Segment Open
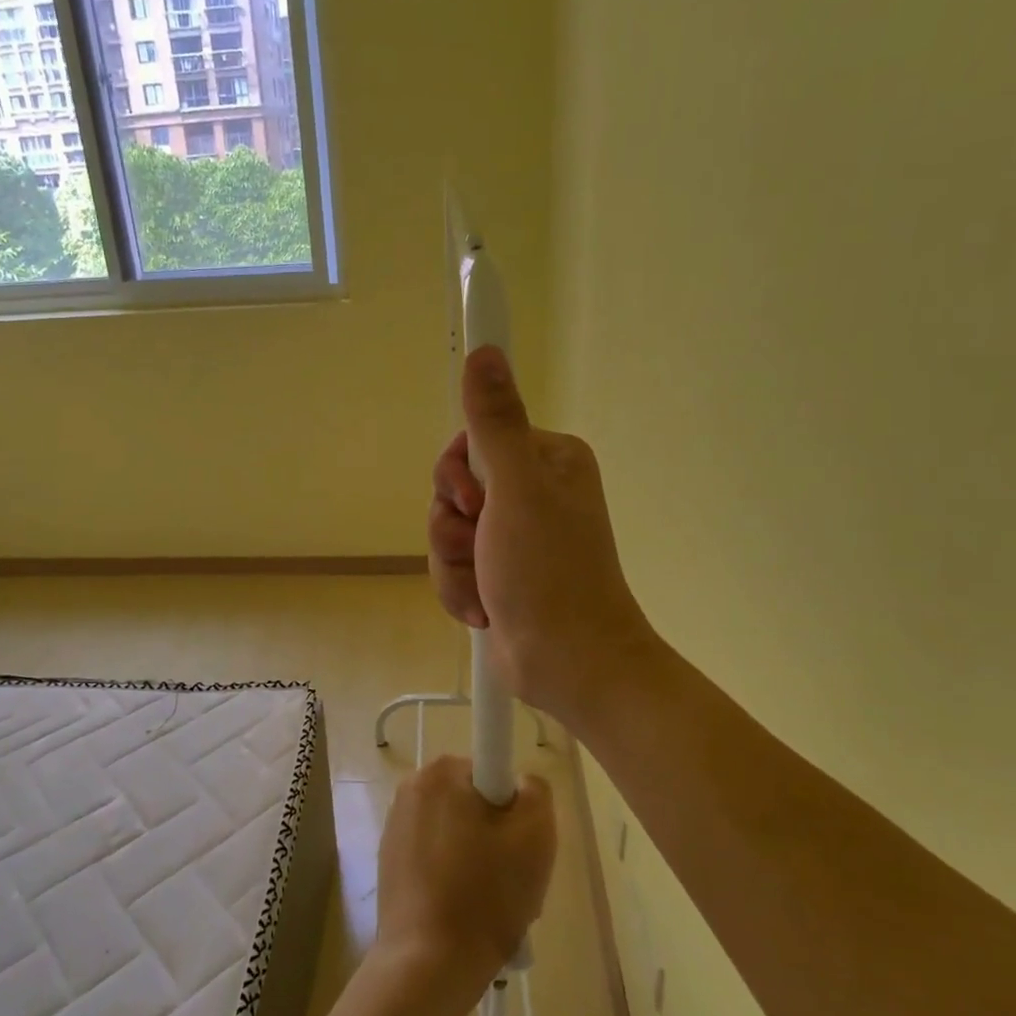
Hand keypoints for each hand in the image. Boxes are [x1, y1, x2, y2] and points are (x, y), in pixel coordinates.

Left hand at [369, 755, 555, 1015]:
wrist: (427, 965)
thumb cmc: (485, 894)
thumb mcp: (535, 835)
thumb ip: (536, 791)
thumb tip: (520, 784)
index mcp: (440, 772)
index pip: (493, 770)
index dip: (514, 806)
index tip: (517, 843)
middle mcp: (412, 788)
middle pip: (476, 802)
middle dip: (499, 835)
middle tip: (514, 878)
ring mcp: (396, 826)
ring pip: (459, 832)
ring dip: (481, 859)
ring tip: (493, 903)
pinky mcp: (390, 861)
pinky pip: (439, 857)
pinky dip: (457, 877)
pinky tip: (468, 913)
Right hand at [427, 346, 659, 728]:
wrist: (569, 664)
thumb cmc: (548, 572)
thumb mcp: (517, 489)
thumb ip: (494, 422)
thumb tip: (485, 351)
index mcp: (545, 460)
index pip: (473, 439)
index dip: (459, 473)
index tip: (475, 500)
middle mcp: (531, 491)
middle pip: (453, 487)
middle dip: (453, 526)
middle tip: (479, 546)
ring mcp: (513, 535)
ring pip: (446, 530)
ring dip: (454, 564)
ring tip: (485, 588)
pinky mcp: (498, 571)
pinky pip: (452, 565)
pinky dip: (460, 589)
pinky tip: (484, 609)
Segment Closed
Copy out the records above in full, exactly as written, but not the pictures.

Hand keypoints for each hand in the image. Boxes are [x1, y1, x2, y2] and points are (x, y), in pixel coordinates.

Left hand at [369, 755, 555, 1015]:
wrist: (427, 965)
thumb cmc: (485, 894)
thumb mcp: (535, 835)
thumb ip: (536, 791)
thumb tip: (520, 784)
index mcp: (440, 772)
index pip: (493, 770)
index dip: (514, 806)
index tip: (517, 843)
middle mcp: (412, 788)
middle pip: (476, 802)
middle dip: (499, 835)
middle tip: (514, 878)
ring mcp: (396, 826)
ring pip: (459, 832)
ring dip: (481, 859)
ring tip: (493, 903)
pinky mcp: (390, 861)
pinky pip: (439, 857)
pinky dip: (457, 877)
pinky tip: (468, 913)
Right hand at [427, 346, 659, 728]:
wrist: (569, 664)
thumb cmc: (548, 572)
thumb mcp: (517, 489)
thumb ip: (494, 422)
thumb tip: (485, 351)
index mcp: (545, 460)
index pip: (473, 439)
index dip: (459, 473)
index tip: (475, 500)
middle mcp: (531, 491)
middle pip: (453, 487)
middle dip: (453, 526)
middle tip: (479, 546)
ring mcp: (513, 535)
ring pip: (446, 530)
ring dip: (454, 564)
ring tip: (485, 588)
pinky mcp: (498, 571)
pinky pip: (452, 565)
pinky dip: (460, 589)
pinky tip: (484, 609)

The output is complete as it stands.